Province also had the highest number of bachelor’s passes

THE Western Cape might have come only third in provincial matric pass rates, on 82.8%, but as far as Premier Helen Zille is concerned it’s way in the lead.

Janke van Dyk from Bellville High School, the country’s top 2017 matriculant Picture: Western Cape Education Department

Congratulating the province’s top matric achievers on Thursday at Leeuwenhof, her official residence in Cape Town, Zille said the Western Cape retained 64.3% of pupils in the schooling system between Grade 10 and the 2017 matric exams.

“This is 12.8 percentage points higher than the next province, Gauteng, and 22 percentage points higher than the Free State, which had the lowest retention rate in the country,” she said. Free State had the best matric pass rate, with Gauteng second.

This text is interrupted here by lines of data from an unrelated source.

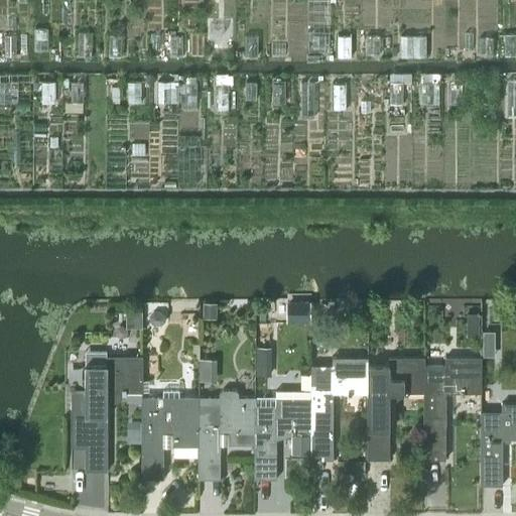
[(309,300),(286,300),(286,321),(309,321),(309,300)]
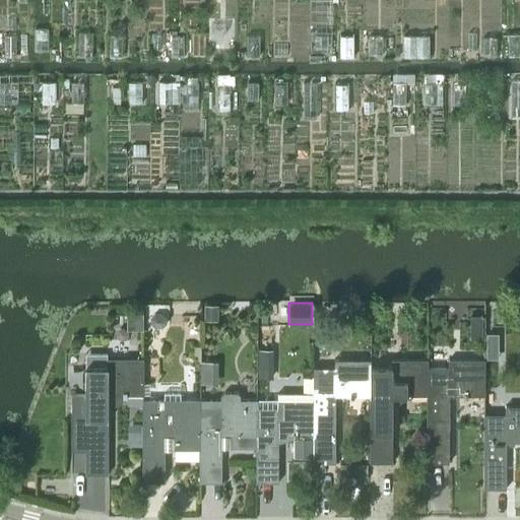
[(217,304),(204,304),(204,320),(217,320),(217,304)]
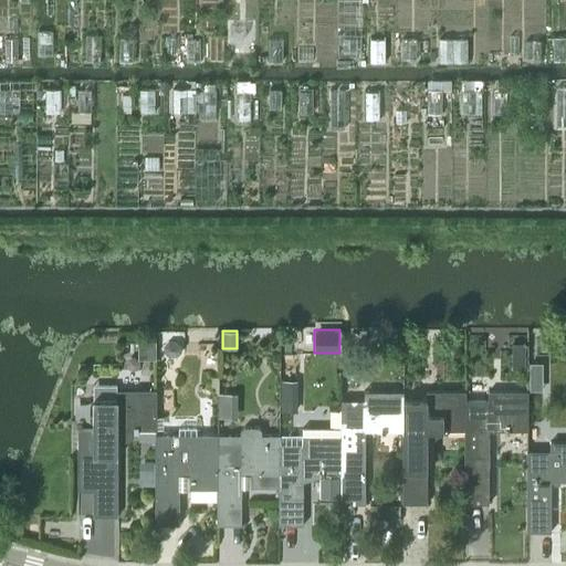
[(164,346),(163,352),(168,356),(176,356),(180,352),(180,345),(176,342),(167,342),(164,346)]
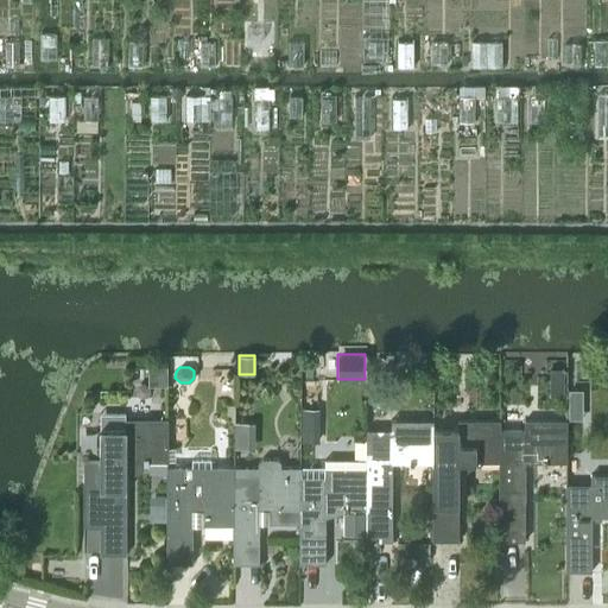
[(564,367),(550,367),(550,393),(564,393),(564,367)]
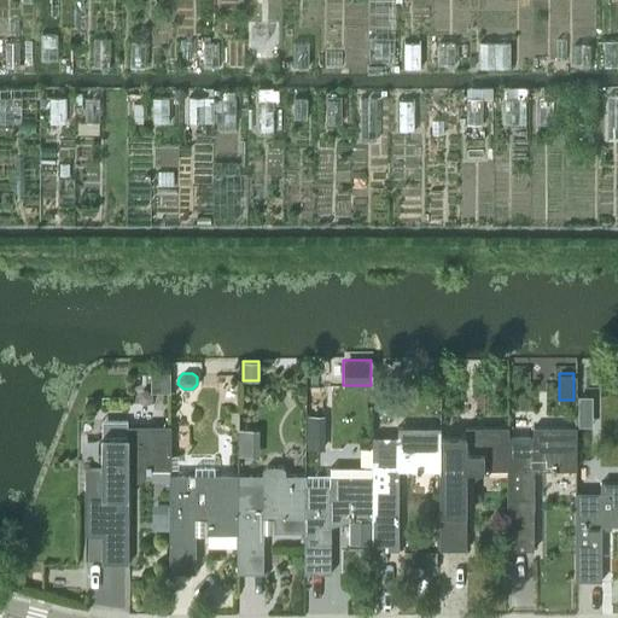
[(577,396),(577,415),(592,415),(592,396),(577,396)]
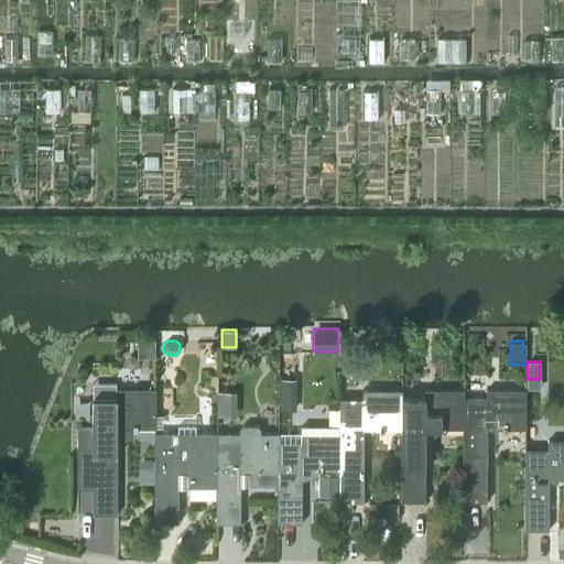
[(295,379),(279,379),(279,410),(295,410),(295,379)]
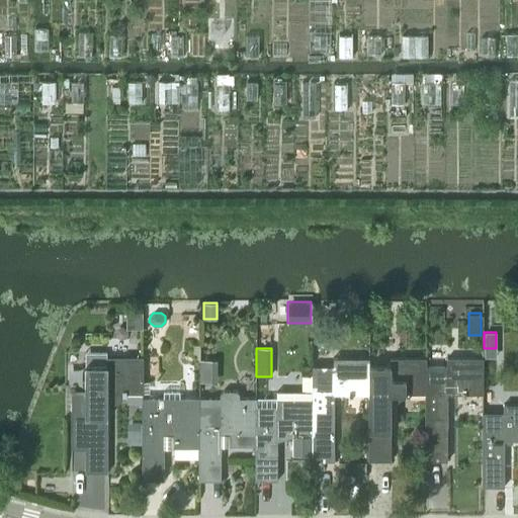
[(71,418),(85,418),(85,471),(106,471),(106,393),(142,393),(142,358),(106,358),(106,351),(85,351),(85,392),(71,392),(71,418)]
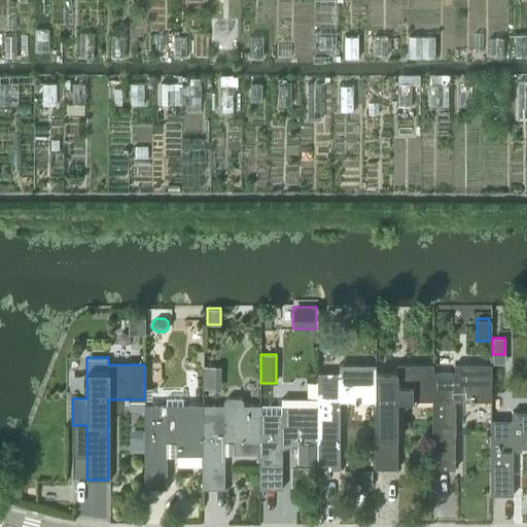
[(318,397),(317,463),(317,468),(340,468),(340,400),(375,400),(376,372),(376,364),(340,363),(340,372),(319,372),(318,397)]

Said Zille: “We have always placed a big emphasis on indicators showing quality education – beyond the matric pass rate league table.

“The Western Cape again achieved the highest percentage of bachelor’s passes in the country (39.1%), the highest maths pass rate (73.9%) and a physical science pass rate consistent with previous years (74%).”

Zille congratulated the Western Cape pupils who took the top two spots countrywide — Janke van Dyk from Bellville High and Matthys Carstens from Durbanville High.

She paid tribute to Brenda Nyarudzu, from Ilingelethu Secondary School in the West Coast District.

“Her mother passed away when Brenda was in Grade 11, and her father struggled financially to provide a conducive space for Brenda to study for exams,” said Zille.

“With the help of our district and circuit offices, Brenda achieved a slew of distinctions, finishing first overall in her school. This is just one example of a broader effort to keep learners in school, helping them to succeed rather than drop out.”

Zille, a former education MEC, said one of her top priorities was quality schooling. “Education is the foundation on which South Africa will exceed, and that is what we work on every single day,” she said.

“It takes good leadership, good middle management, involved parents, and structures and systems of discipline that enable learning. How to instil this in all schools that lack it, is a formula we have not yet cracked.

“I have 18 months left in the premiership, and if there’s one thing I do, it will be to continue working on cracking that conundrum.”